▸ Travail demandé
Prolongez le texte sur l'interdiction des coupures d'eau pour impayés en reprenant juste après sa dernière phrase.

▸ Extrait du texte
Au Royaume-Uni, la loi interdit les coupures d’eau pour impayés depuis 1999. En France, la loi Brottes (avril 2013) a introduit la même interdiction. Il en est de même en Ecosse, Irlande, Russie et Suisse. En France1, en Belgique2 et aux Pays-Bas3, les tribunaux se sont prononcés contre les coupures d’eau. Voici un exemple récent proche de la France.

En Belgique (Région wallonne), la coupure d’eau n’est pas interdite par la loi mais doit impérativement être demandée en justice.En 2013, un tribunal belge a interdit à une société de distribution d’eau de couper la fourniture en eau d’un consommateur en retard de paiement de factures jusqu’à l’apurement intégral des sommes dues. Le raisonnement de la Cour belge est d’autant plus intéressant qu’il se fonde sur le principe général du droit à l’eau.

La 3e Chambre civile de Charleroi, statuant en appel en 2014, se refuse à couper l’eau car l’eau « est une ressource commune et vitale à laquelle tout être humain a droit », même s’il ne paie pas ses factures. “ En l’état actuel de notre société, il n’est pas raisonnable qu’une personne soit privée totalement d’eau. Pour le tribunal, un fournisseur d’eau remplit « une mission de service public qui touche aux droits fondamentaux de tout être humain, mission manifestement incompatible avec la possibilité de priver une personne totalement d’eau ». Il “a une mission de service public qui touche aux droits fondamentaux de tout être humain, mission manifestement incompatible avec la possibilité qui lui sera donnée de procéder à une coupure totale en cas de défaut persistant du paiement des factures”.

▸ Données fournies
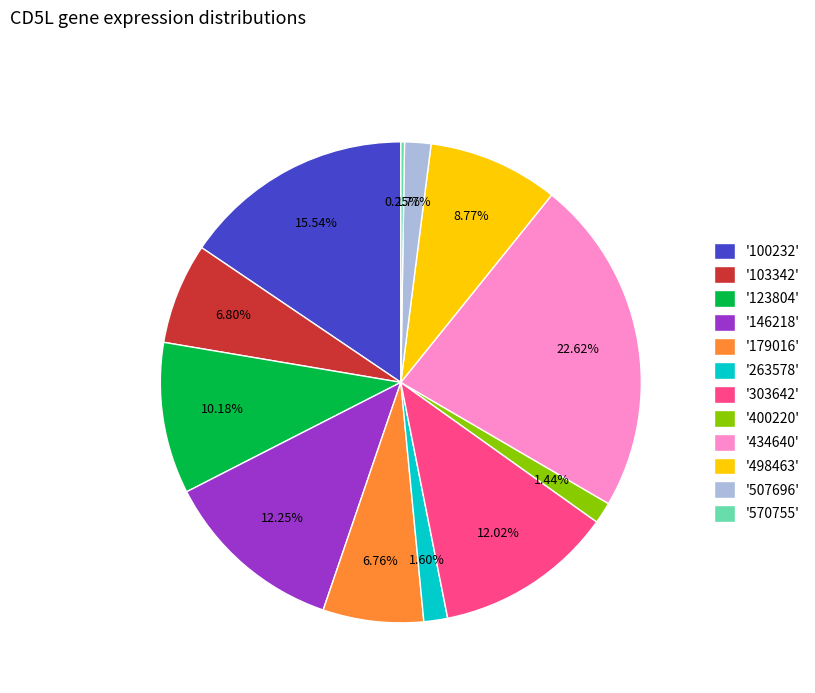

Does any single category account for the majority?

No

▸ Réponse attendue
Pour le tribunal belge, autoriser un fournisseur à interrompre totalement l’alimentation en eau d’une personne « met en péril la dignité humaine ». Si un arriéré de paiement est constaté, la solution dans l’état actuel de notre société est, selon ce tribunal, « de maintenir un débit minimal afin que le consommateur ne puisse obtenir que l’écoulement d’un filet d’eau ».

Henri Smets, Membre de l’Académie de l’Eau

1 Les tribunaux français ont condamné les coupures avant même qu’elle soient interdites. Voir Henri Smets : La prise en charge des dettes d’eau des usagers démunis en France, Johanet, Paris, 2008, p. 185.

2 En Belgique, avant une coupure, il faut une autorisation préalable d’un Tribunal En 2009, il y a eu 1 712 coupures pour impayés en Belgique, soit moins de 1.5 pour dix mille habitants.

3 Voir « Le droit à l’eau potable et à l’assainissement en Europe », Johanet, Paris, 2012, étude de JP. Haumont, p. 233 étude de H. Smets, p 383, de M. van Rijswick, p.566.

 

Faut-il rendre le prix de l’eau équitable?

Un point de vue d’Henri Smets, président de l’ADEDE, membre de l’Académie de l’eau.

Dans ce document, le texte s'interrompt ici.